*Podany fragment*:
09 sierpnia, 2013

Aktualizacja włosowa lipiec/sierpień

Witam :)
Przybywam do Was ze spóźnioną aktualizacją włosową. W sumie to się zastanawiałam czy na pewno ją dodać, bo jak dla mnie włosy w ogóle nie urosły :( W sumie to jest nie możliwe, ale patrząc na zdjęcia nie widzę różnicy.
Moje włosy na początku lipca po myciu tradycyjnym: szampon i na koniec odżywka ze spłukiwaniem. Później balsam bez spłukiwania + mgiełka Gliss Kur. Zdjęcie w ostrym słońcu, bez flesza.

(Paint nieco poprawił zdjęcie po lewej po swojemu :P Może zauważycie :]) Moje włosy na początku sierpnia po myciu OMO= Odżywka Mycie Odżywka. Do tego Mgiełka Gliss Kur + jedwab na końcówki. Zdjęcie w bardzo słabym słońcu, bodajże jedno z fleszem, drugie bez. Niestety nie wiem, które, to które :)

Porównanie:
Zdjęcia są z innych perspektyw, więc za bardzo porównać nie można, ale według mnie włosy nie urosły znacząco, o ile w ogóle urosły. Patrząc realistycznie musiały choć trochę, patrząc pesymistycznie nie podrosły ani troszkę.

Teraz kilka innych zdjęć z sierpnia:

 Dwa powyższe zdjęcia mało wyraźnie, ponieważ mojemu 'statywowi' trzęsły się ręce :)

 Zdjęcia z włosami potarganymi przez wiatr.

O ile coś zobaczycie, tak wyglądają moje włosy z tyłu. Wszystkie zdjęcia w niebieskiej bluzce są tak niewyraźnie, bo jak wspomniałam, fotograf nieco 'roztrzęsiony'. Zdjęcia do tego były z nieco daleka, i zostały przycięte. Pogoda również nie dopisywała - brak słońca. Następnym razem dopilnuje, żeby były lepsze :)

Zdjęcie również wykonane mało profesjonalnie :) Bardzo słabe słońce, w sumie to zachód już był :)

*Dane wejściowe*:

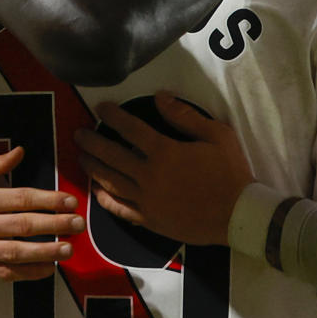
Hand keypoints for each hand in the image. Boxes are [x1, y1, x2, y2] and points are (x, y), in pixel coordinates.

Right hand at [0, 147, 85, 279]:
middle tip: (78, 224)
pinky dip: (28, 272)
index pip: (19, 198)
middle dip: (54, 224)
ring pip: (15, 252)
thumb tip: (20, 151)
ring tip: (68, 248)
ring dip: (45, 251)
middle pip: (21, 225)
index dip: (47, 200)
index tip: (70, 201)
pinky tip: (48, 268)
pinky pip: (5, 273)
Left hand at [74, 93, 252, 245]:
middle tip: (78, 134)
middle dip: (92, 142)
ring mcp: (147, 200)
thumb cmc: (230, 173)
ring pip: (111, 182)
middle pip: (112, 155)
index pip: (131, 129)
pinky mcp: (149, 219)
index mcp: (165, 152)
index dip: (113, 116)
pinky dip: (105, 199)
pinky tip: (96, 191)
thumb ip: (185, 116)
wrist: (238, 215)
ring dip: (93, 168)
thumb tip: (161, 97)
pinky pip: (120, 209)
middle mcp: (149, 175)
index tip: (101, 108)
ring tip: (81, 158)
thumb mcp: (216, 135)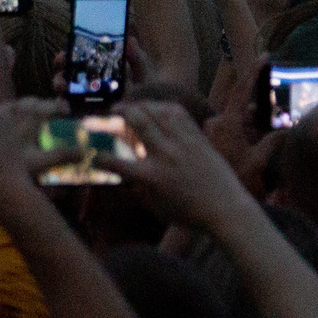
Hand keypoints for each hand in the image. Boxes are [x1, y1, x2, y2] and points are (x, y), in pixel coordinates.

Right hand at [104, 100, 248, 232]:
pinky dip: (164, 107)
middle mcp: (164, 154)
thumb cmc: (188, 213)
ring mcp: (182, 143)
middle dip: (120, 111)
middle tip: (113, 111)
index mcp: (150, 176)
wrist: (225, 208)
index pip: (115, 162)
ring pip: (157, 110)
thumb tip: (123, 176)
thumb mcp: (155, 206)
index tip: (92, 154)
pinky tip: (158, 109)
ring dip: (141, 104)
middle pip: (136, 120)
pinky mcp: (197, 138)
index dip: (99, 157)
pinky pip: (178, 113)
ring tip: (134, 106)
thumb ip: (137, 189)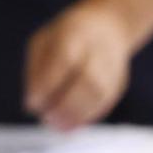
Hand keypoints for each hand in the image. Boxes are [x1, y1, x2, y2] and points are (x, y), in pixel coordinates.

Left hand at [24, 3, 132, 130]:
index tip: (32, 103)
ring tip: (58, 126)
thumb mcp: (43, 41)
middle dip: (65, 104)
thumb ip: (36, 70)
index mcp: (75, 31)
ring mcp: (113, 65)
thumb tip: (32, 104)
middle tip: (46, 119)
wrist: (111, 26)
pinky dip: (87, 116)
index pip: (65, 59)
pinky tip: (72, 124)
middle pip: (88, 79)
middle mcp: (99, 48)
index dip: (48, 85)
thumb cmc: (67, 36)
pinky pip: (105, 103)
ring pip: (100, 94)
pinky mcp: (119, 82)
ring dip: (77, 115)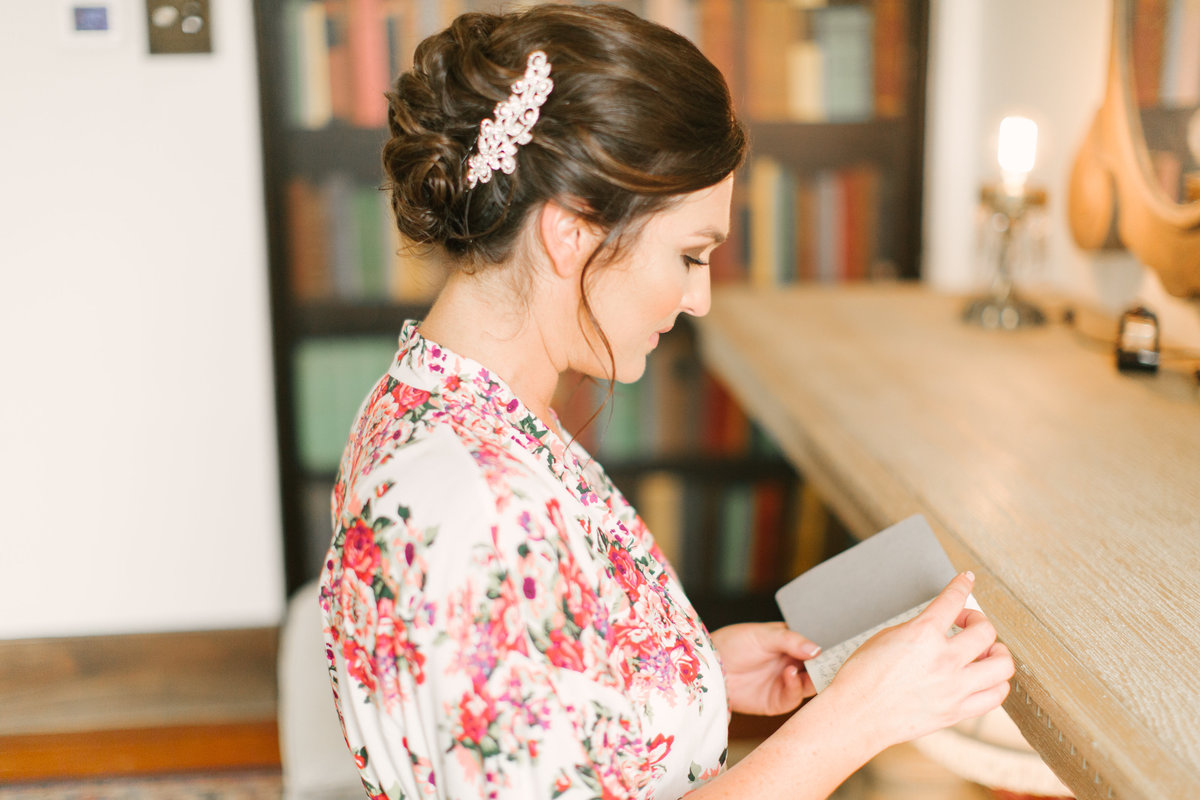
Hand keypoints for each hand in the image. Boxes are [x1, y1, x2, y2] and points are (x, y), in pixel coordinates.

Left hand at [710, 621, 820, 715]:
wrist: (711, 668)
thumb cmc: (734, 643)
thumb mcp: (763, 635)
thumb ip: (791, 640)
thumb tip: (817, 650)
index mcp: (793, 644)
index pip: (818, 646)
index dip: (830, 647)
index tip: (843, 646)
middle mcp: (794, 664)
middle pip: (820, 668)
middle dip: (827, 666)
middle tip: (831, 661)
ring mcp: (787, 683)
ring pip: (812, 685)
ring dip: (813, 678)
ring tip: (801, 666)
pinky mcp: (777, 701)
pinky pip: (795, 698)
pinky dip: (796, 688)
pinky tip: (790, 675)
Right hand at [828, 572, 1014, 748]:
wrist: (857, 714)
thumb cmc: (862, 678)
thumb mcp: (887, 638)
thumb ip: (919, 630)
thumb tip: (938, 628)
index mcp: (922, 636)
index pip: (953, 600)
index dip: (962, 585)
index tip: (967, 580)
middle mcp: (943, 661)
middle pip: (986, 631)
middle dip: (978, 620)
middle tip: (967, 623)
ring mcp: (954, 688)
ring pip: (1002, 665)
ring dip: (997, 652)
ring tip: (985, 652)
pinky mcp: (957, 711)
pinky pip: (995, 696)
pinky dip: (995, 683)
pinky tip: (984, 678)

*Lista zadań*:
1/ Oceń, czy poniższe zdania zgadzają się z fragmentem. Przy każdym napisz „tak” lub „nie” i przytocz dosłownie rozstrzygające słowa.
(a) Na początku lipca włosy umyto metodą OMO.
(b) Lipcowe zdjęcie zrobiono bez flesza.
(c) Wiadomo, które z sierpniowych zdjęć porównawczych zrobiono z fleszem.
2/ Wypisz wszystkie kosmetyki do włosów wymienione we fragmencie.
3/ Wyjaśnij na podstawie fragmentu, dlaczego zdjęcia w niebieskiej bluzce są niewyraźne.
Wiersze nie mają żadnego związku z fragmentem.

*Rozwiązania*:
1/
(a) Nie: „Moje włosy na początku lipca po myciu tradycyjnym: szampon i na koniec odżywka ze spłukiwaniem.”
(b) Tak: „Zdjęcie w ostrym słońcu, bez flesza.”
(c) Nie: „Niestety nie wiem, które, to które :)”

2/ szampon, odżywka (ze spłukiwaniem, używana też przy myciu OMO), balsam bez spłukiwania, mgiełka Gliss Kur, jedwab na końcówki

3/ Fotograf był nieco „roztrzęsiony”. Zdjęcia zrobiono też z pewnej odległości i potem je przycięto, a pogoda nie dopisała, bo zabrakło słońca.